Ma(r)king Time 76

12 November 2018 Monday.
76 days
PINK is my guiding color.

Aunt Jill is my leader for this period and has told me to write my dreams, which I do. I learn that if I write a few words of what I remember from my dreams, in really quick note form, simply repeating the words that I remember, suddenly more words and images generate in my mind. They generate more words, which I write automatically and repeat if I can only think of those images. Those repetitions help trigger more dream impressions left in my mind. Its the first “method” Ive ever found to be effective for me.

My father Klaus Fischer would be 75 today.

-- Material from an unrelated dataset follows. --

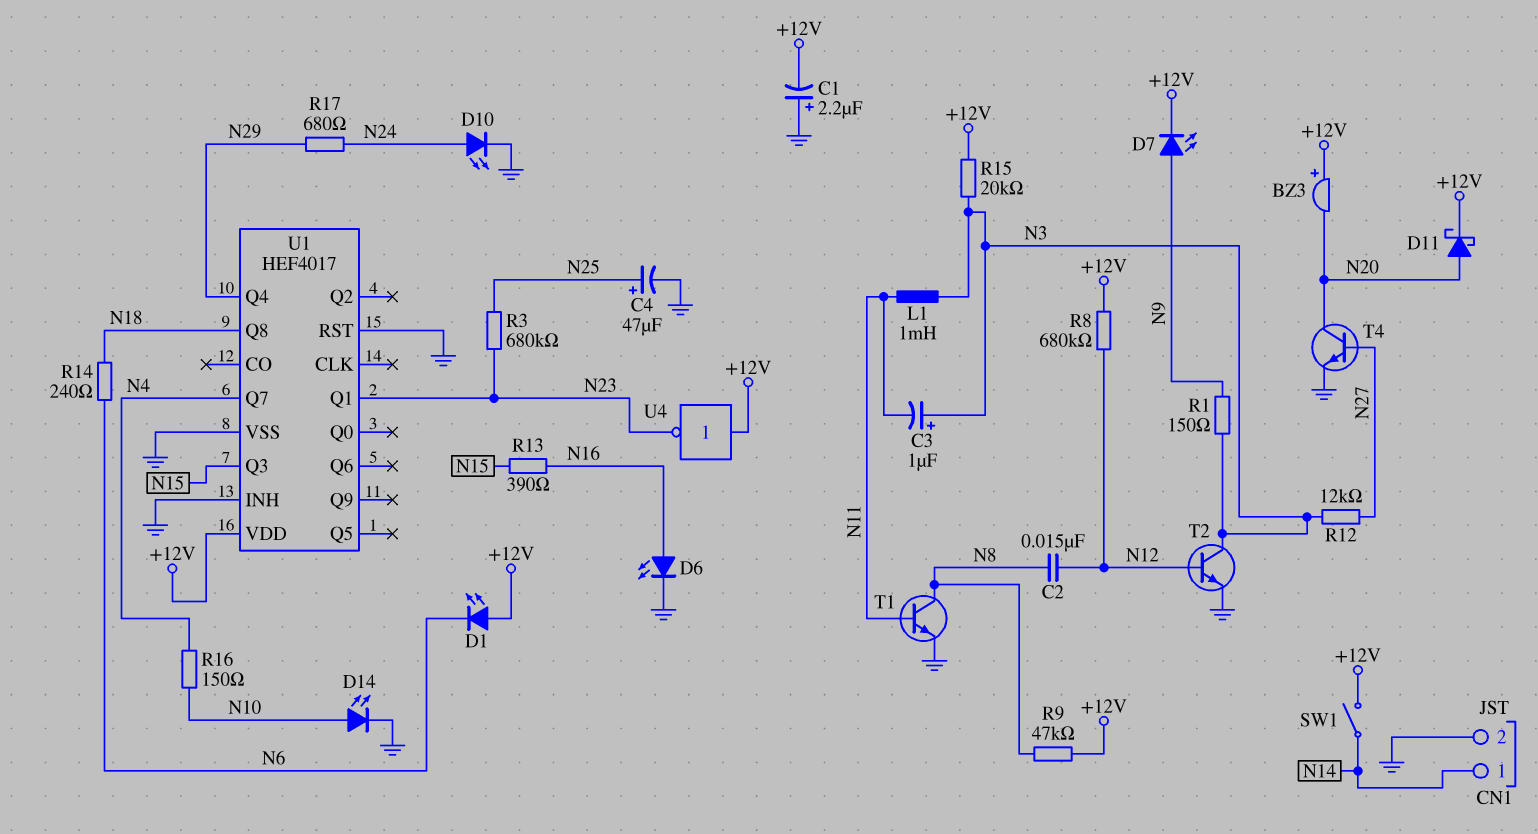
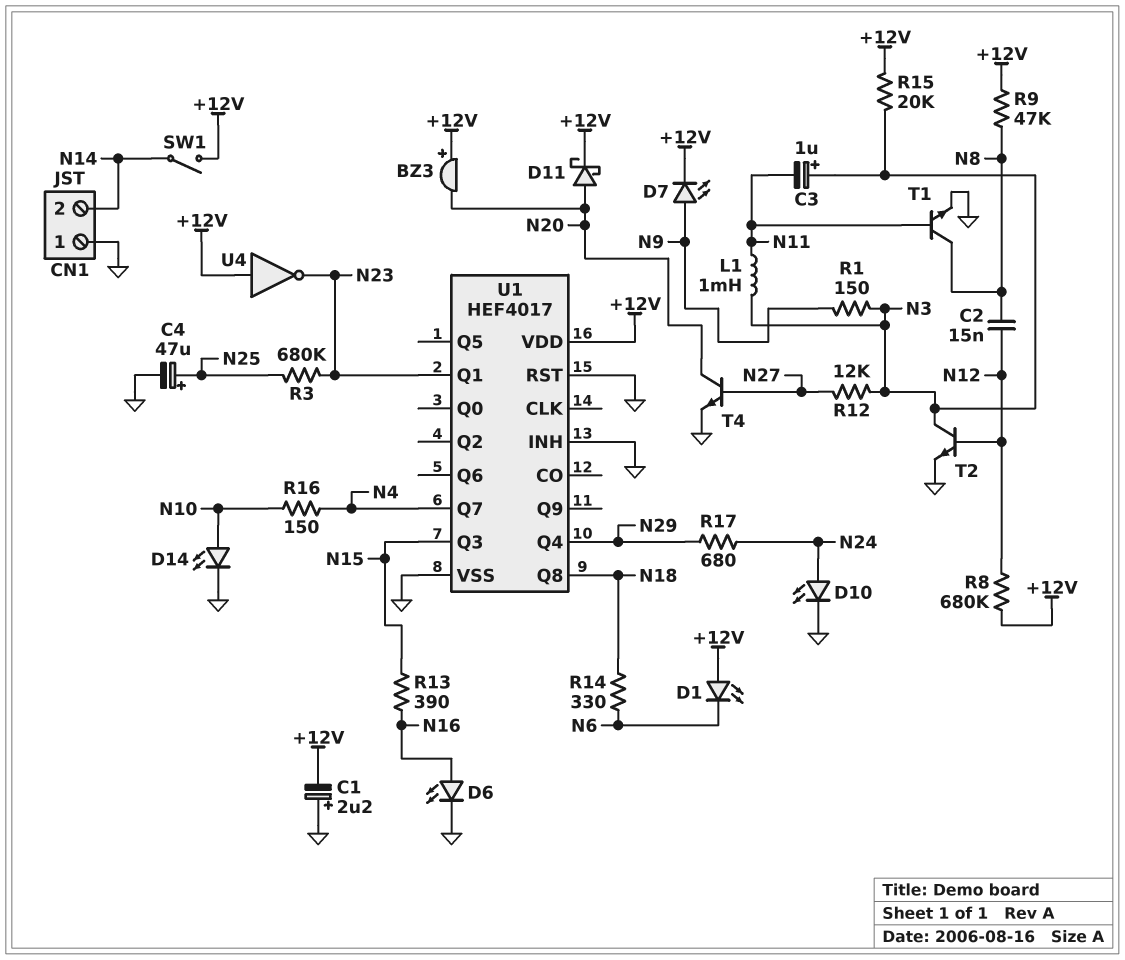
CN1 pin 1: N14 -> GND
CN1 pin 2: GND -> N14
R14: 240 (N6, N18) -> 330 (N6, N18)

Do the dead grow? This is my question today as I wake and think of my father who would be turning 75 today if he were alive on this earth. I feel the same grief I often feel—the grief that I simply will never see my father again in this alive world. This is the gnawing reality of life after deaths, a reality that most of us experience with a few or many people as we age. But part of that “never seeing him again” is the presumption—or—sense—that although I can talk to him, or imagine him speaking to me, or dream an encounter, he cannot converse back from a current perspective. From the perspective of a growing, changing person, one who knows and learns to navigate the world as I am learning it, as I am changing with it. There is the lingering sense that actually I don’t know him anymore, that the he he would be is a person I cannot know, a person, like me, who who learns new ways of being and is introduced to new sensibilities of the world. That somehow our relationship is stunted in time, from 1979 – 2009, the years I knew him in waking life.

Many people say that they talk with the dead, as do I, but are these conversations essentially based in nostalgia? Are they gathered words, parsed paragraphs, pieced together knowledges, like a computer who has learned from algorithms? Are they ideas about what he would have said, invented from what he was until the day he died?

I don’t have the opportunity to know my father as he would be today on earth, a 75 year old man and me a 39 year old woman. I don’t have the opportunity to know how he would have changed, and how my changes in relation to him would have affected our communication. I don’t have the opportunity to know how it would have been for him to have lived alone after my mother moved to live on her own, how his relationship with my mother would have changed. How he would have related to my brother. Had he never gotten sick, would he be taking care of his health better? Would he still be as athletic? What would define him now? Would he still be at the math department or long since retired. I don’t have the opportunity to know what he would have thought of my my career, my family, how he would have adjusted to my big constellation of a family, how he would have integrated with my children. I can imagine, and I can certainly hope. I can believe he would have supported me and loved me, I do believe he would have. But still. I feel I cannot know him because I feel that he did not—change. He is still there, in 2009. Or is he.

This morning I realize that this is a perspective. An assumption that there is no growth in death. A perspective I could have but don’t have to have. This is an assumption that my father is static in death, which, when I take a step back, is so inconsistent with the way that I imagine all the rest of the world, so much that it may be aberration of my own paradigm. I imagine that we are so in flux and so dynamic that even in a daily sense, we are exercising a million modes of passing, of crossing, that our intersectionalities are in flux. I imagine as well that we “are” NOT what we are in this year alone. That we are also the person that was, in 2009, or in 1979. We are not 2018 alone. And 2018 self is, neither, a monolith.

This is not, however, my conclusion, or a conclusion. This is not a conclusion of: therefore the dead grow. This is rather, at least, an opening. An opening to the idea that perhaps, they could. That matter, like the matter of the universe could.

And so from there, perhaps, I allow myself to speculate on something that really matters to me. That is, the way that my father related to me as a woman and to my work as a sex-positive feminist, which was really just its beginnings when he died. Its a confusing thing, because I am not sure exactly what he thought and he does not fall neatly on the side of “sexist” or “old fashioned” or “conservative” or “protectionist”. Although, sometimes, he could be. He could be belittling of my work and words as a feminist. He could be traditionalist, he could be protectionist. He said things, sometimes, that I found sexist.

When I think of my fathers internalized sexism, of course it is there. Of course it is there, of course it exists, a product of 1943 Eastern Germany wartime. A mother and three boys. A father earning the bread money. A migrant family to New Jersey. Of course, it is there. That is not to say that he was not waking. And I mean WAKING because I don’t believe that being WOKE is really about one day WAKING UP, an abrupt change somewhere between the years of 2012 and 2018. No. Being WOKE is a process of WAKING that I think also my father took and made, in the sixties, in the eighties, in every year of his life. Growing up, WAKING, changing. Never “reaching,” of course, never reaching. There were always those things, those struggles, always those words he said. And then again there were those other words he said. So I cannot say my father was THIS or THAT but in a process of CHANGE and now I wonder I wonder … is he still changing? And if so, what is the catalyst for that change, or the mitigating factors other than figments of my imagination.